# Given text:
..........
GIDEON: Daddy, what is a Yorkipoo?

ME: It’s a cross between a Yorkie and a Poodle.

GIDEON: Oh, so if you cross two poodle, what do you get?

ME: A poodle.

GIDEON: No, you get a Poo-Poo!

(I think he set me up on that one.)

A Wrinkle in Time

GIDEON: Daddy, did you know that we are not really standing up and down on the world?

ME: Really?

GIDEON: Yea, we are really standing on the side of the world, but gravity keeps us in place. Is there gravity on the moon?

ME: Yes, but not very much. Did you know that gravity is why causes wrinkles too?

GIDEON: Really? How?

ME: Well, gravity is what pulls your skin to the ground and causes you to get old and wrinkled.

GIDEON: Oh! Well, don’t worry, Daddy. Maybe you can buy a house on the moon!

(I won’t be on Facebook the rest of the day because I’ll be busy signing up for that trip to Mars and hoping that they’ll take someone as old and wrinkled as me.)

Taco Tuesday

(Walking the Dog)

ME: Gideon, see that car? We are near an alley, and it might turn in here, so

we should wait.
..........
# Data listing:
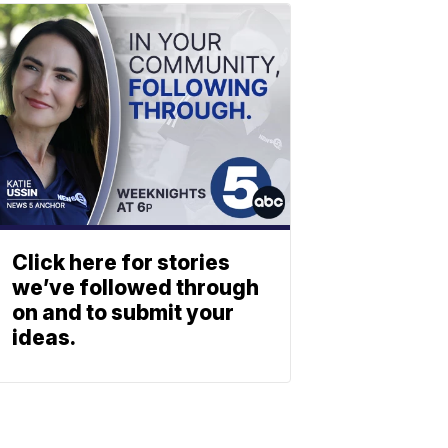
Click here for stories
we’ve followed through
on and to submit your
ideas.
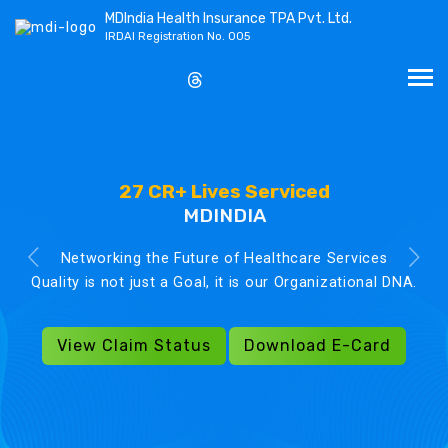
MDIndia Health Insurance TPA Pvt. Ltd.
IRDAI Registration No. 005
27 CR+ Lives Serviced
MDINDIA
Networking the Future of Healthcare Services
Quality is not just a Goal, it is our Organizational DNA.
View Claim Status
Download E-Card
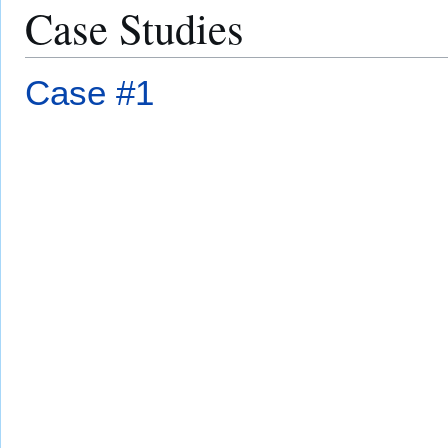
Case Studies
Case #1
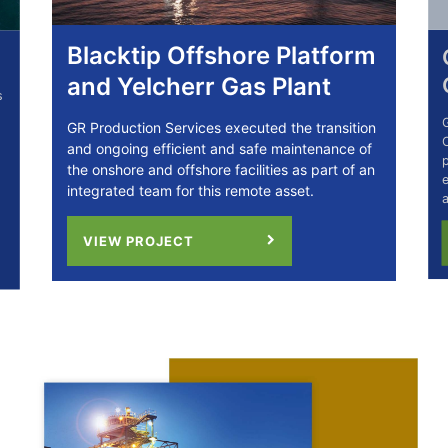
Blacktip Offshore Platform
Ca
and Yelcherr Gas Plant
C
GR P
GR Production Services executed the transition
C02C
and ongoing efficient and safe maintenance of
prov
the onshore and offshore facilities as part of an
engi
integrated team for this remote asset.
and
VIEW PROJECT
V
..........
# Work instructions:
a. According to the Gideon conversations, what is a Yorkipoo?
b. Duplicate the Gideon conversations from "GIDEON: Daddy, did" to "on the moon?".
The listing is separate material and has no connection to the Gideon conversations.

# Answers by item:
a. A cross between a Yorkie and a Poodle.

b.
GIDEON: Daddy, did you know that we are not really standing up and down on the world?

ME: Really?

GIDEON: Yea, we are really standing on the side of the world, but gravity keeps us in place. Is there gravity on the moon?